Action item A — Extract every line of the listing below that contains the string "Eibar".
(Beginning of Excerpted text)
# Insulation on Supply Ducts R8 Required However Tradeoffs = R6 BUT



## Mule (Apr 7, 2010)

Interesting thing here. The IRC requires R8 insulation on ducts however you are allowed to reduce that if you bump up the SEER rating on the AC...........However the enrgy code requires R8 with no trade offs.

Just thought I would throw out my findings.


----------



## JBI (Apr 12, 2010)

When in a Res Code building, Res Code applies - unless you're talking about deviating from the prescriptive path, then you use the Energy Code. Personally, I find the commercial Energy Code to be rather lax compared to the Residential Code requirements for energy conservation. That there are no tradeoffs is the strongest measure I've seen in the ECC.

Of course, the reduction 'assumes' all components are properly installed and maintained... A higher SEER rating ain't worth a tinkers' damn if the install and maintenance are no good. JMHO.


----------



## 88twin (Apr 23, 2010)

hey mule... could you please point out where that reduction is?

im looking at 2009 IRC

thanks


----------



## Mule (Apr 26, 2010)

It's a trade off in Rescheck. If you are 10% above compliance you can substitute R6 for R8.

There is also a trade off for using a higher SEER rated unit, 14 or more or if using a 90+ efficiency unit.

These trade offs are built into the software.


----------
(End of Excerpted text)
Action item B — In the duct insulation thread above, why does JBI say a higher SEER rating may be worth little? Answer in one to three sentences.
(Beginning of Data for processing)
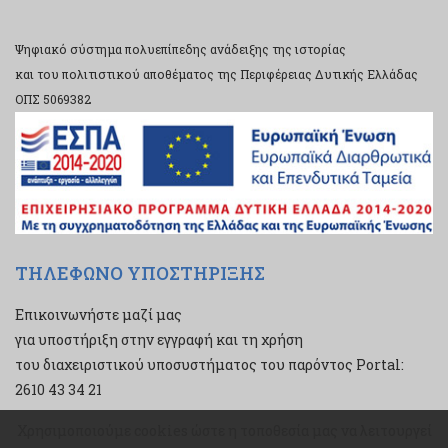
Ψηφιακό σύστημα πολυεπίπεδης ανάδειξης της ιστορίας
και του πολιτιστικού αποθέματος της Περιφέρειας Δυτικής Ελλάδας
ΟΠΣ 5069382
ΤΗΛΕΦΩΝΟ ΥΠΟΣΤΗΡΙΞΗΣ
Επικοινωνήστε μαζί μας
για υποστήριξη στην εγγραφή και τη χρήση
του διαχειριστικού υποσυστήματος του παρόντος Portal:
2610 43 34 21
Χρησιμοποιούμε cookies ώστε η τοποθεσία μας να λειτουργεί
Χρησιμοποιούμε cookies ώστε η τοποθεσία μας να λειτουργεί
(End of Data for processing)
(Beginning of Data for processing)
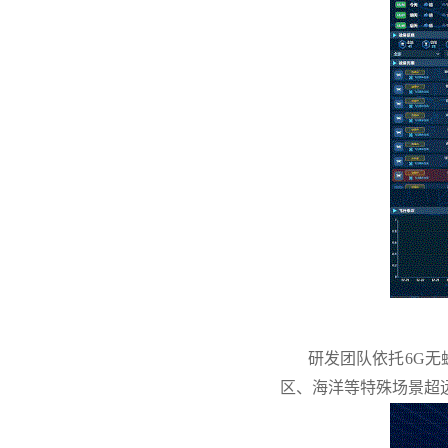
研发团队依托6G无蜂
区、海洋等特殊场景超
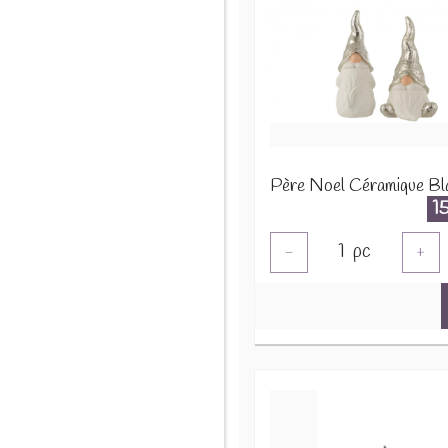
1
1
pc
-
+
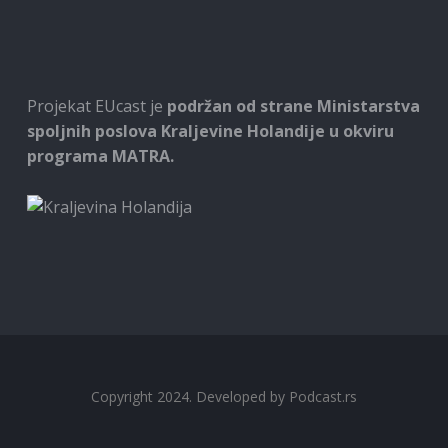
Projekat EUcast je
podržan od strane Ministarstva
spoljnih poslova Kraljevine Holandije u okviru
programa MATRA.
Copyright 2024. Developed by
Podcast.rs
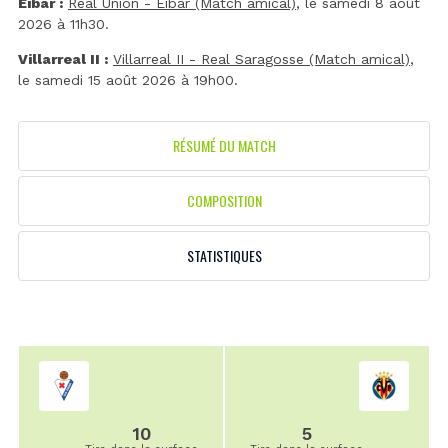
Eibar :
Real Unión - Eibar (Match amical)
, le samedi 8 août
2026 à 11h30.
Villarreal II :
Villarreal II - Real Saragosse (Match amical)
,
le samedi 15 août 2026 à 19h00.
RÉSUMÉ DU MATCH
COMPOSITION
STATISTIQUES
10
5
(End of Data for processing)
Answer area A —
Eibar :
Real Unión - Eibar (Match amical)

Answer area B — The reduction in required duct insulation assumes that all components are properly installed and maintained. If the installation and maintenance are poor, a higher SEER rating is worth nothing.